• **Questions to answer**:
A) Answer these questions from the agroforestry article:
(i) In which country, and on what date, did FAO speak at the agroforestry summit?
(ii) What share of the plant species diversity found in comparable natural forests do traditional agroforestry systems contain?
(iii) According to Semedo, why is secure land tenure especially crucial in promoting agroforestry?
B) Continue the agroforestry article after its last sentence.

• **Excerpt to read**:
FAO Urges Nations Across the World to Support Agroforestry

person access_time   4 Min Read 08 July 2019

More robust policy support is needed to reap the benefits of growing trees near crops and livestock, the United Nations Food and Agriculture Organisation said at an agro-forestry summit in France on May 25, 2019. “Agroforestry isn’t a ‘no man’s land’ between forestry and agriculture and should receive specific policy support,” FAO Deputy Director General for Climate and Natural Resources, Maria Helena Semedo said in an opening address to the 4th World Agroforestry Congress.

“Agroforestry can help diversify and sustain (food) production and provide vital social, economic and environmental benefits for land use rs at all scales,” Semedo underlined. The term refers to land-use systems and technologies where woody perennials - trees, shrubs, palms, bamboos and the like - are deliberately used in the same plots as agricultural crops or livestock to foster ecological synergies.

The approach is gaining in interest due to its ability to sequester carbon and mitigate climate change and to broaden the social, economic and environmental sustainability of rural development, according to FAO. The deliberate use of trees in mixed-use agricultural land systems can also make substantial contributions to the conservation of biodiversity, Semedo noted. “Traditional agroforestry systems contain between 50 and 80 per cent of the plant species diversity found in comparable natural forests,” Semedo stated. As trees often take
years to mature, secure land tenure is especially crucial in promoting agroforestry, Semedo warned.

• **Dataset excerpts**:
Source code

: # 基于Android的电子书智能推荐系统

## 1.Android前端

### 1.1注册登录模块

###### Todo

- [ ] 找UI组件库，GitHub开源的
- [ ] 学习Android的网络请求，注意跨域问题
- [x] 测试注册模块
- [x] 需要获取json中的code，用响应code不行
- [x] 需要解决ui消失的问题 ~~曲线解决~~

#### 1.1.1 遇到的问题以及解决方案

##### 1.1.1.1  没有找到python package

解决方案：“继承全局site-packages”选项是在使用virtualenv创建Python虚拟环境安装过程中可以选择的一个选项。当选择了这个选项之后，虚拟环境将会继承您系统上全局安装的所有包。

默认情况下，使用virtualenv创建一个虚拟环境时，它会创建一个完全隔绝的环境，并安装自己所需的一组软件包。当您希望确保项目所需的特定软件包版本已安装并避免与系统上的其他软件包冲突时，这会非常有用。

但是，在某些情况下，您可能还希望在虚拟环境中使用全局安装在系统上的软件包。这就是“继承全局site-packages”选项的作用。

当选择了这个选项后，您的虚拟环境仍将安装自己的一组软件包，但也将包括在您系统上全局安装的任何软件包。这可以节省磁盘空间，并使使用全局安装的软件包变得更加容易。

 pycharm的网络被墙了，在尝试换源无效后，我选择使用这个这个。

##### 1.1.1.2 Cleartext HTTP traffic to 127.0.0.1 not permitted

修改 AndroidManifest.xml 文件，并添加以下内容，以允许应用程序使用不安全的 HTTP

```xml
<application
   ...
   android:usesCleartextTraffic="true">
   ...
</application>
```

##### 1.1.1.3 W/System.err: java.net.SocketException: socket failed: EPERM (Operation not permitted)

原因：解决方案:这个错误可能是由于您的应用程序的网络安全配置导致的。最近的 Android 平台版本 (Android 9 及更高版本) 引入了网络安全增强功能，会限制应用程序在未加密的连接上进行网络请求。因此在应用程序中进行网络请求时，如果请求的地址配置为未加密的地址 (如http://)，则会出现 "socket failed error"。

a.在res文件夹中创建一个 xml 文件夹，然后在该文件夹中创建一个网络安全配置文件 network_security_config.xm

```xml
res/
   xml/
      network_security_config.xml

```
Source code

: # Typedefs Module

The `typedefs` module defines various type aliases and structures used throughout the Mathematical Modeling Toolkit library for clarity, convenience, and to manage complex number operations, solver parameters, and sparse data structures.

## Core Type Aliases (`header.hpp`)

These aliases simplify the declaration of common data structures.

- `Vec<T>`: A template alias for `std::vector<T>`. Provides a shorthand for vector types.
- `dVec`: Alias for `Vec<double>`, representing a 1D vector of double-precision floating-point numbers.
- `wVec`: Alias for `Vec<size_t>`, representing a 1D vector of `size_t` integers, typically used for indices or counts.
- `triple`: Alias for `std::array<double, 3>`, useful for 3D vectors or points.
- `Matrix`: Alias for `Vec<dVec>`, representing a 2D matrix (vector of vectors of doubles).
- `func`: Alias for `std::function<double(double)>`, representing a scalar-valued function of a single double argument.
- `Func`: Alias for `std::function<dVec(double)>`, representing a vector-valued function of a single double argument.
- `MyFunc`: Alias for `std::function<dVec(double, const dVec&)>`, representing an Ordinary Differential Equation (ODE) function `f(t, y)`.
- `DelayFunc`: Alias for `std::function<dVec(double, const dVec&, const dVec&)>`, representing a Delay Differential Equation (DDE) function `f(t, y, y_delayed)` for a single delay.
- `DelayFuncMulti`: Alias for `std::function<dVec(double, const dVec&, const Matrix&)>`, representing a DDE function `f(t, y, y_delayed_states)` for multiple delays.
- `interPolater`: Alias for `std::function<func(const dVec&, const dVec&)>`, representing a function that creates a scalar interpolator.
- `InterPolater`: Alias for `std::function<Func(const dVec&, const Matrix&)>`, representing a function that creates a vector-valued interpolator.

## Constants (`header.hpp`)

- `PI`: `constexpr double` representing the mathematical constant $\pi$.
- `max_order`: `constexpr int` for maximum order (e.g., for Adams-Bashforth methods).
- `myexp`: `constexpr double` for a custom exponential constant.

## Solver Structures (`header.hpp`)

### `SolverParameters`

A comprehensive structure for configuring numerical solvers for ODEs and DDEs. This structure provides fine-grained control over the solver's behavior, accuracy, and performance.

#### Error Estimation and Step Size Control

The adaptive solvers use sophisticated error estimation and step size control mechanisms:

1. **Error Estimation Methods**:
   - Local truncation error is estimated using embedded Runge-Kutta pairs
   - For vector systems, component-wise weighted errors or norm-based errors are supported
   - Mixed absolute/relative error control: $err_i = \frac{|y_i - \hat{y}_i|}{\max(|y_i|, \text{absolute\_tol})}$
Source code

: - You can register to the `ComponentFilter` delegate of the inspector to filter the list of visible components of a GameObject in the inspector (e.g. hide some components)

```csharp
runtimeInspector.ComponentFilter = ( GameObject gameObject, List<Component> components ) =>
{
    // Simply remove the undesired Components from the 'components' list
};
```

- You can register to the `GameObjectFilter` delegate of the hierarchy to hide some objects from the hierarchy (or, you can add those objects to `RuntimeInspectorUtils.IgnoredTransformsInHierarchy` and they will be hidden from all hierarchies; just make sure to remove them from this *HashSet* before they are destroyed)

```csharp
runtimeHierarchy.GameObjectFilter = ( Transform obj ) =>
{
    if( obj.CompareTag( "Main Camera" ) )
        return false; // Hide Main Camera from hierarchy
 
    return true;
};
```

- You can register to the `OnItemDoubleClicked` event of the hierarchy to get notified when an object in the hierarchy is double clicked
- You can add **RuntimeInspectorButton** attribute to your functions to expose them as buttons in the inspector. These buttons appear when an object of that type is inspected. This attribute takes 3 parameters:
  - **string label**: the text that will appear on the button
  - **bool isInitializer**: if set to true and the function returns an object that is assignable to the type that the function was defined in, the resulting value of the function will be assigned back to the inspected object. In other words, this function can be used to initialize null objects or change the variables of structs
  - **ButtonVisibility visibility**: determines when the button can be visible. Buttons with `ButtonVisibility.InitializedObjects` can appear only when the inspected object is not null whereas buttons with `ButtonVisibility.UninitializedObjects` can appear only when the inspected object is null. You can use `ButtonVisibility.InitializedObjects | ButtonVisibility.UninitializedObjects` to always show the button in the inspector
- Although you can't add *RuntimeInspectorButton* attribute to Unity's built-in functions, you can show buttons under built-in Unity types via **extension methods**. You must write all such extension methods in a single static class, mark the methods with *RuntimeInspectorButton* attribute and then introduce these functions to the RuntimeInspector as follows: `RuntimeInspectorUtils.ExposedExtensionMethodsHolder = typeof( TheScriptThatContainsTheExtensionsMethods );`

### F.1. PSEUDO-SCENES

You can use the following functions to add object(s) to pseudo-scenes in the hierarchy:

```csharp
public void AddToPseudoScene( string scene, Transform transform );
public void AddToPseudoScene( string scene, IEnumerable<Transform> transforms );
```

• **Answers to the problems**:
A)
(i) France, on May 25, 2019.
(ii) Between 50 and 80 per cent.
(iii) Trees often take years to mature.

B)
She cited a project in Uganda where farmers were paid the market value of timber for not felling trees, leading to a decline in local deforestation rates. The project is one of several case studies provided in agroforestry guidelines for policymakers, programme managers and farmers which FAO issued at the summit.

Up to 70 percent of the land in many developing countries is administered through complex customary rules that often disadvantage women, who may face cultural taboos on cultivating certain types of trees or be banned from planting any if doing so entails an ownership claim, said FAO. The Montpellier summit is being attended by more than 1,200 practitioners, researchers, students and business and civic leaders from more than 100 countries.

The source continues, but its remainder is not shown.